ZOJ1601：Integer Approximation

The FORTH programming language does not support floating-point arithmetic at all. Its author, Chuck Moore, maintains that floating-point calculations are too slow and most of the time can be emulated by integers with proper scaling. For example, to calculate the area of the circle with the radius R he suggests to use formula like R * R * 355 / 113, which is in fact surprisingly accurate. The value of 355 / 113 = 3.141593 is approximating the value of PI with the absolute error of only about 2*10^-7. You are to find the best integer approximation of a given floating-point number A within a given integer limit L. That is, to find such two integers N and D (1 <= N, D <= L) that the value of absolute error |A - N / D| is minimal.

Input

The first line of input file contains a floating-point number A (0.1 <= A < 10) with the precision of up to 15 decimal digits. The second line contains the integer limit L. (1 <= L <= 100000).

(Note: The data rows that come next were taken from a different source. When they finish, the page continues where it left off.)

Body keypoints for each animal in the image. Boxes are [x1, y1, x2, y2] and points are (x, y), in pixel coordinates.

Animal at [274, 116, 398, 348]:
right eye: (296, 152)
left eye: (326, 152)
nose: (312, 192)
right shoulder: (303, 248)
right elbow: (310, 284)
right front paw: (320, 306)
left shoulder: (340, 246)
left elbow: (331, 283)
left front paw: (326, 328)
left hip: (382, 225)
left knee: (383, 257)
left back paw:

Process to the end of file.

Output

Output file must contain two integers, N and D, separated by space.

Sample Input

3.14159265358979
10000

Sample Output

355 113

 

刚刚开始还以为是什么数学知识，原来不是，直接枚举居然也能过。。。

#include <stdio.h>
#include <string.h>
#include <math.h>
#include <algorithm>
using namespace std;

int main()
{
    int m,x,y,l,r;
    double n,minn,t;
    while(~scanf("%lf%d",&n,&m))
    {
        x = y = 1;
        minn = 999999;
        while(x<=m && y<=m)
        {
            t = fabs(n-x*1.0/y);
            if(t<minn)
            {
                l = x;
                r = y;
                minn = t;
            }
            if(x*1.0/y>=n) y++;
            else x++;
        }
        printf("%d %d\n",l,r);
    }
}